● Extracted information:

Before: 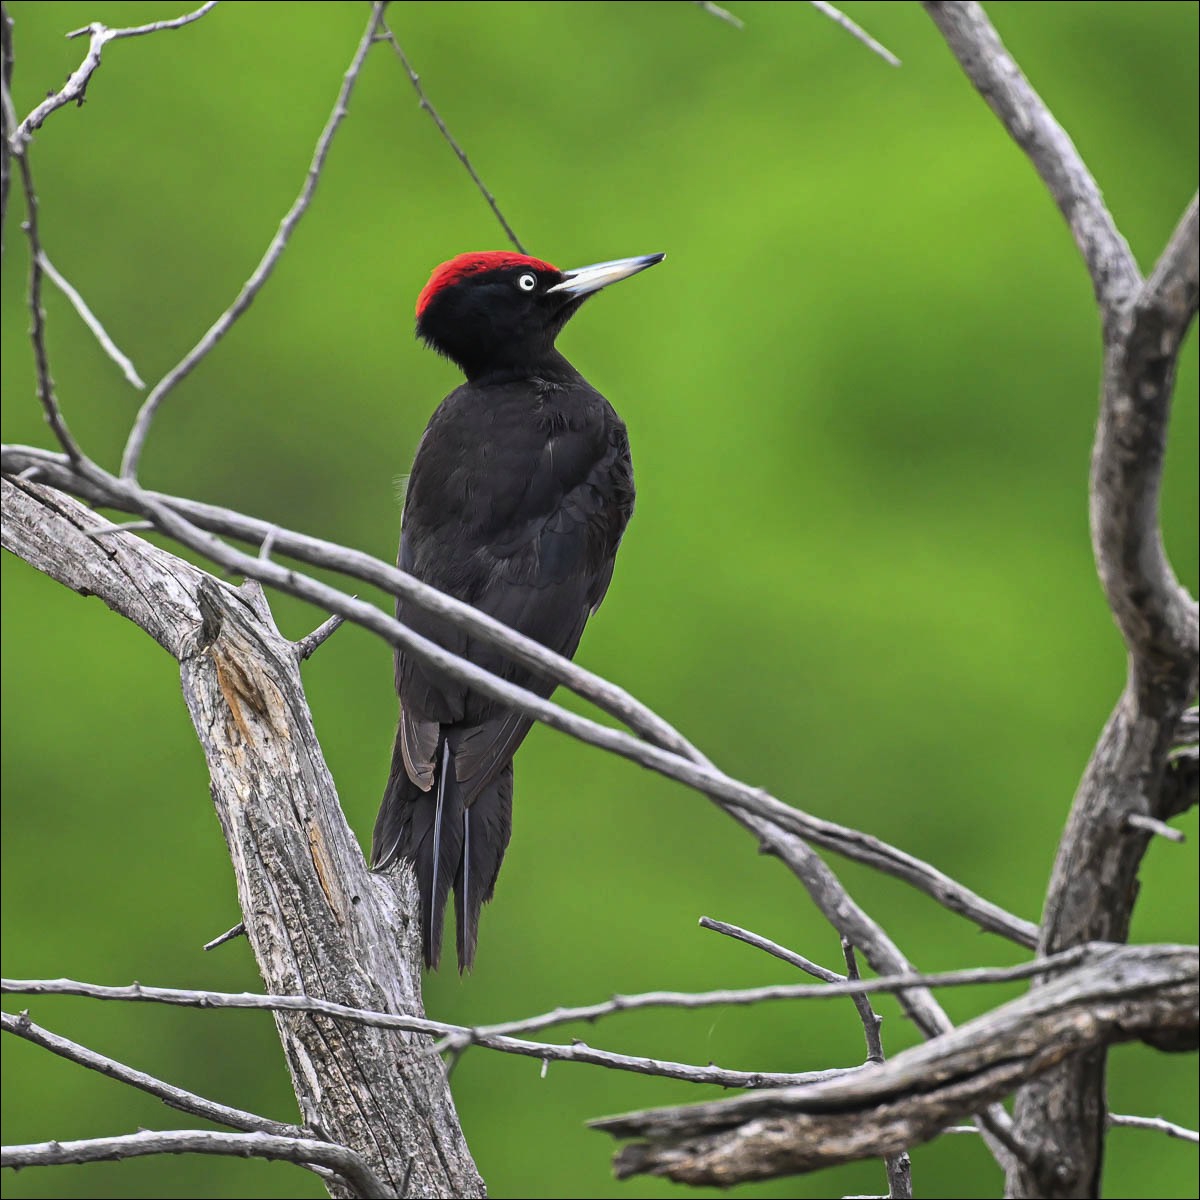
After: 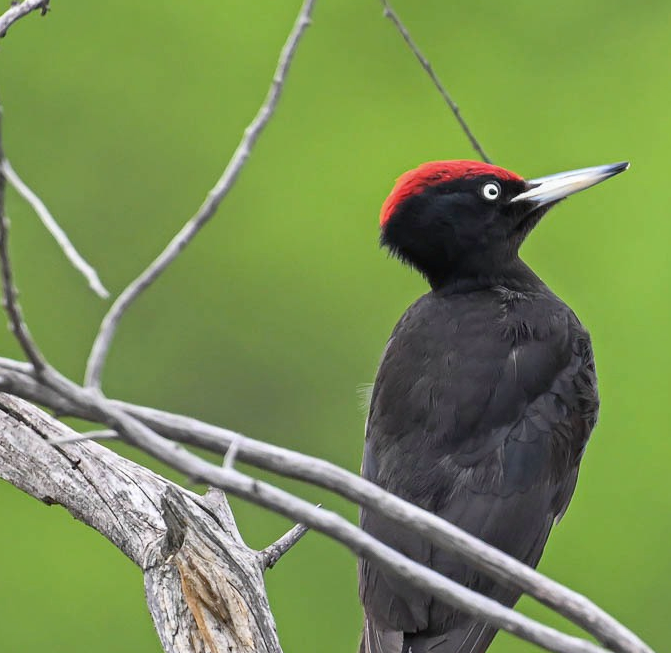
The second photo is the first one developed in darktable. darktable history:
crop and rotate: left 3.041%, top 7.646%, right 41.03%, bottom 37.895%
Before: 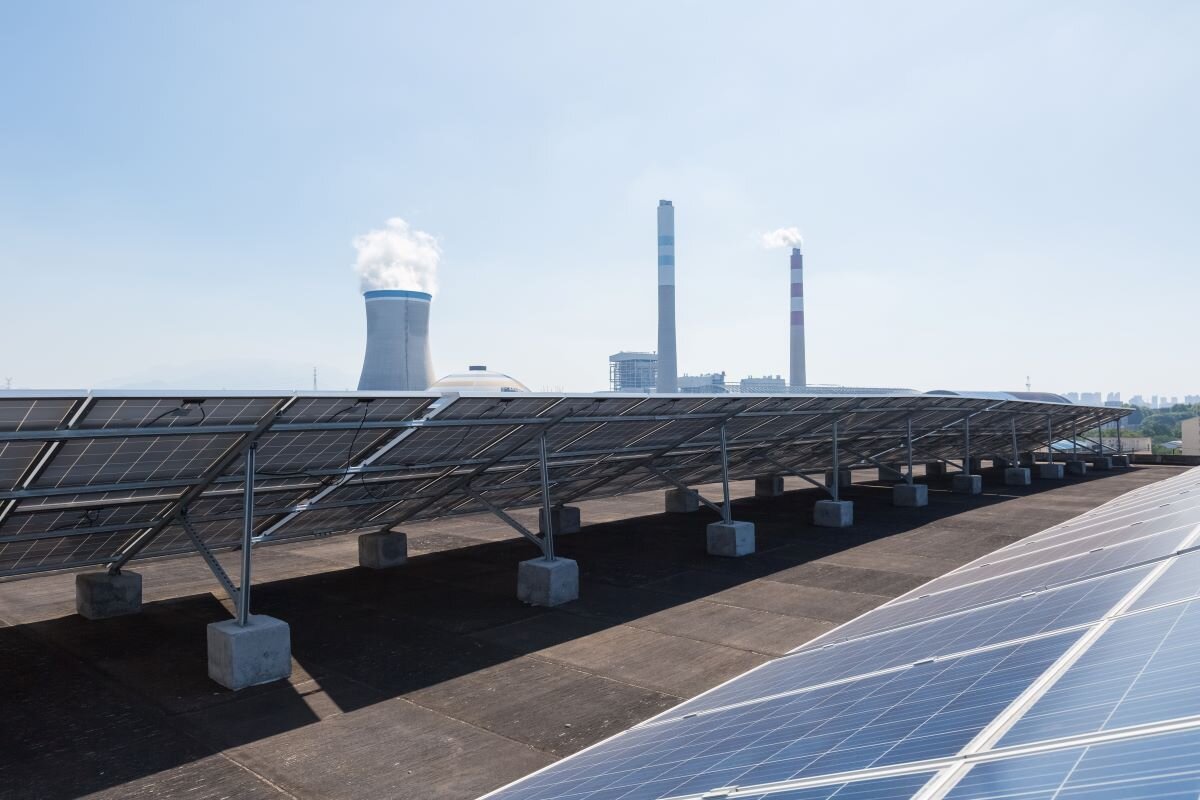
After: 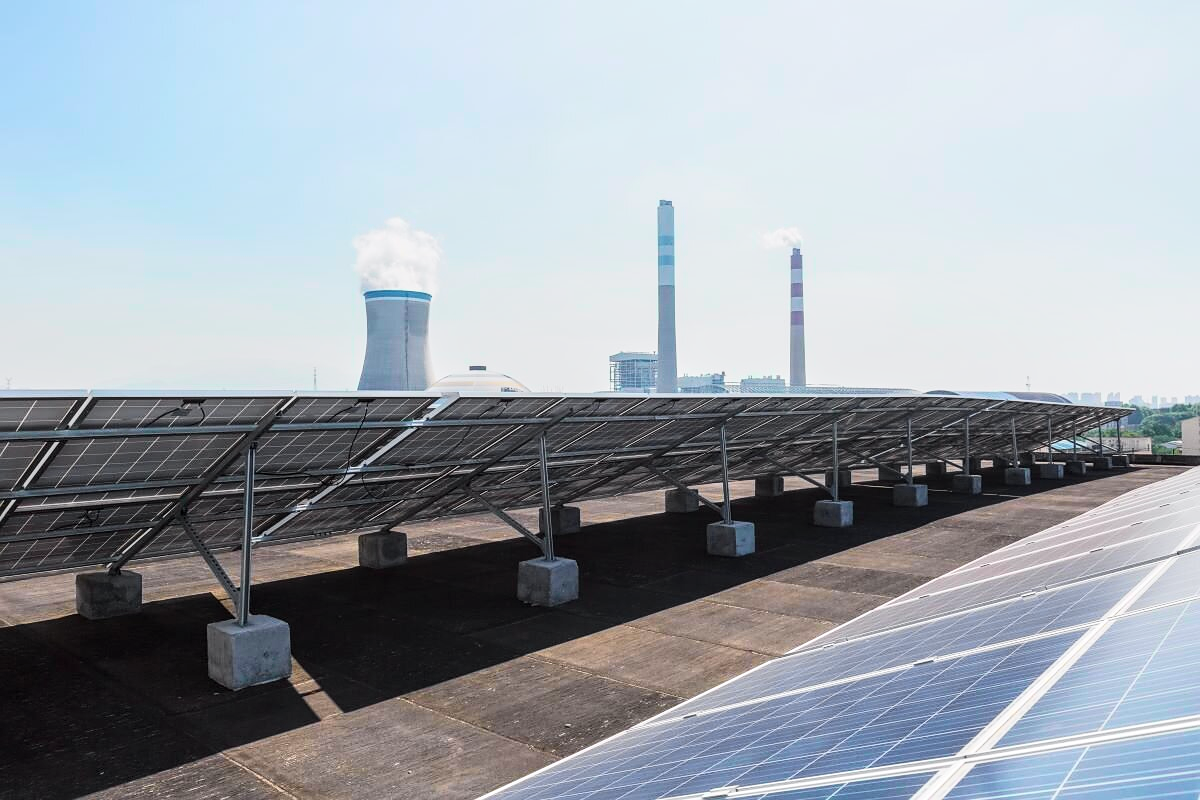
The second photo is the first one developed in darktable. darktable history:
local contrast: on, module defaults
tone curve: curves: ch0 [(0, 0) (0.131, 0.116) (0.316, 0.345) (0.501, 0.584) (0.629, 0.732) (0.812, 0.888) (1, 0.974)]; ch1 [(0, 0) (0.366, 0.367) (0.475, 0.453) (0.494, 0.497) (0.504, 0.503) (0.553, 0.584) (1, 1)]; ch2 [(0, 0) (0.333, 0.346) (0.375, 0.375) (0.424, 0.43) (0.476, 0.492) (0.502, 0.501) (0.533, 0.556) (0.566, 0.599) (0.614, 0.653) (1, 1)], color space Lab, independent channels, preserve colors none
sharpen: radius 1
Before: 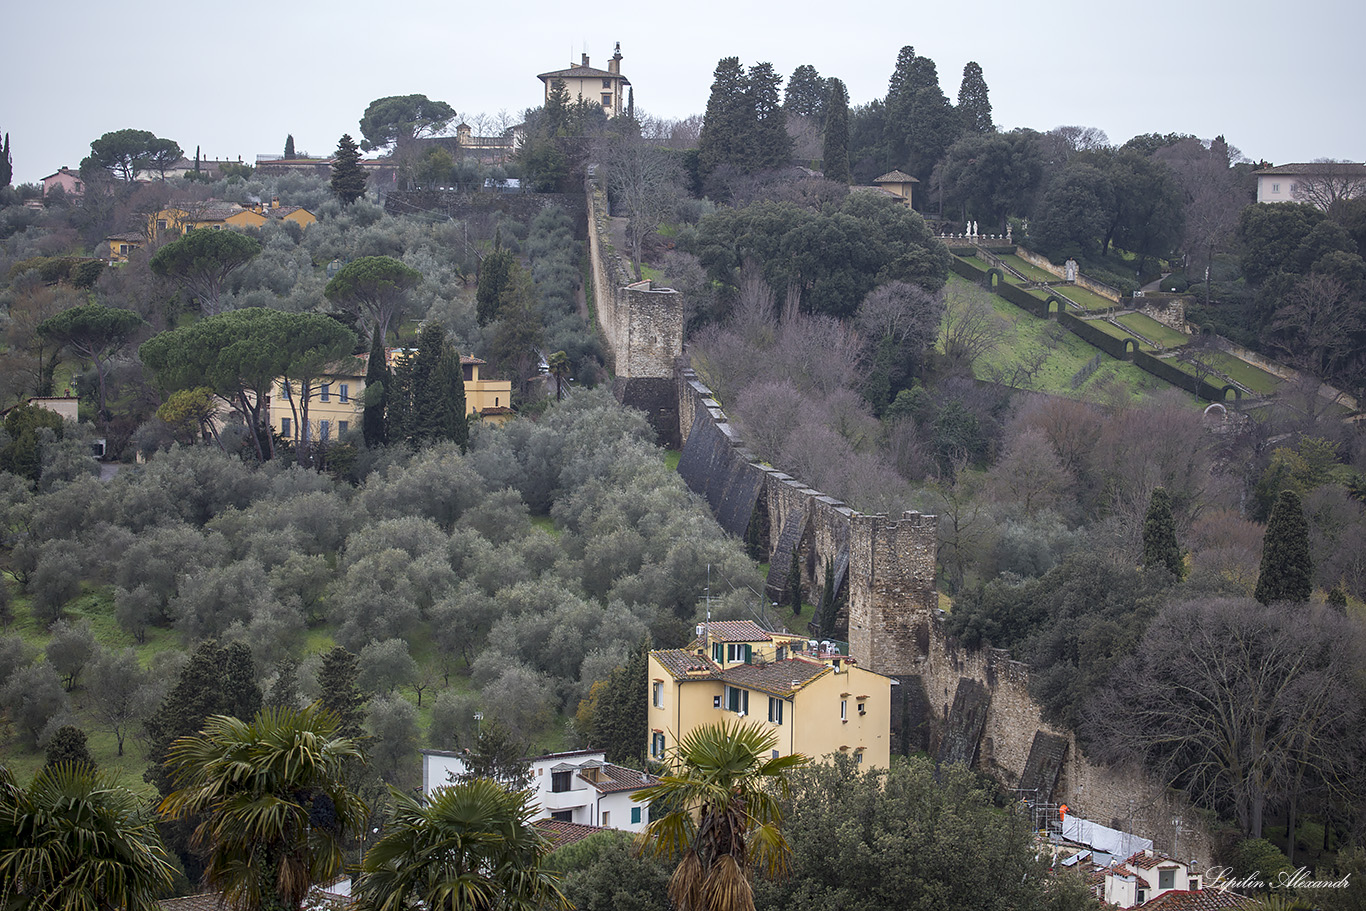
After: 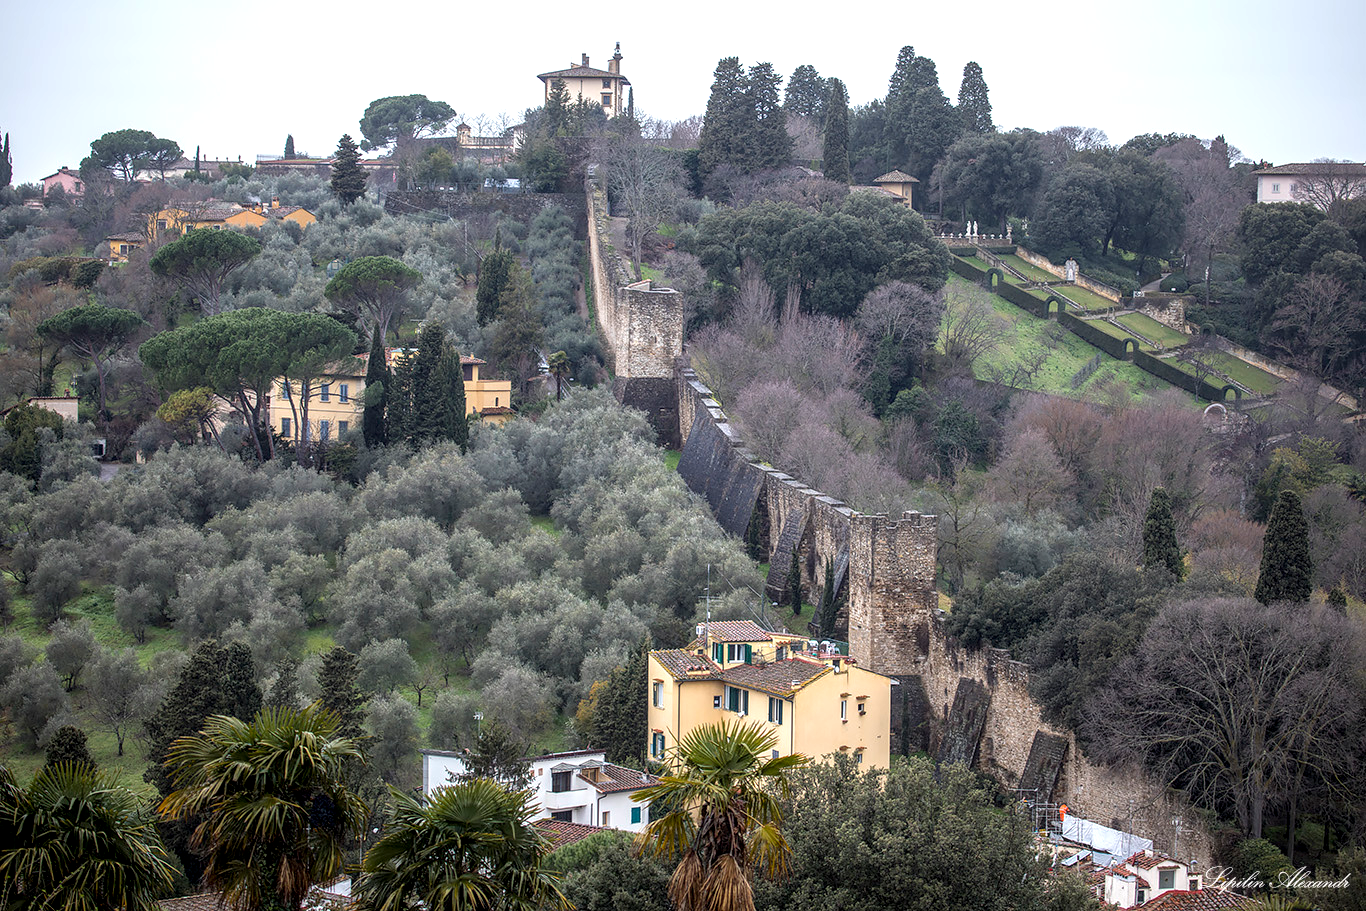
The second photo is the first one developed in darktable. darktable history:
tone equalizer: -8 EV -0.392 EV, -7 EV -0.375 EV, -6 EV -0.338 EV, -5 EV -0.213 EV, -3 EV 0.191 EV, -2 EV 0.342 EV, -1 EV 0.383 EV, +0 EV 0.433 EV
local contrast: detail 130%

● Problem to solve: Reproduce all three entries above word for word, omitting the pictures.

● Solution:
Before: 
After: 
The second photo is the first one developed in darktable. darktable history:
crop and rotate: left 3.041%, top 7.646%, right 41.03%, bottom 37.895%
Before: 
After: 
The second photo is the first one developed in darktable. darktable history:
local contrast: on, module defaults
tone curve: curves: ch0 [(0, 0) (0.131, 0.116) (0.316, 0.345) (0.501, 0.584) (0.629, 0.732) (0.812, 0.888) (1, 0.974)]; ch1 [(0, 0) (0.366, 0.367) (0.475, 0.453) (0.494, 0.497) (0.504, 0.503) (0.553, 0.584) (1, 1)]; ch2 [(0, 0) (0.333, 0.346) (0.375, 0.375) (0.424, 0.43) (0.476, 0.492) (0.502, 0.501) (0.533, 0.556) (0.566, 0.599) (0.614, 0.653) (1, 1)], color space Lab, independent channels, preserve colors none
sharpen: radius 1
Before: 
After: 
The second photo is the first one developed in darktable. darktable history:
tone equalizer: -8 EV -0.392 EV, -7 EV -0.375 EV, -6 EV -0.338 EV, -5 EV -0.213 EV, -3 EV 0.191 EV, -2 EV 0.342 EV, -1 EV 0.383 EV, +0 EV 0.433 EV
local contrast: detail 130%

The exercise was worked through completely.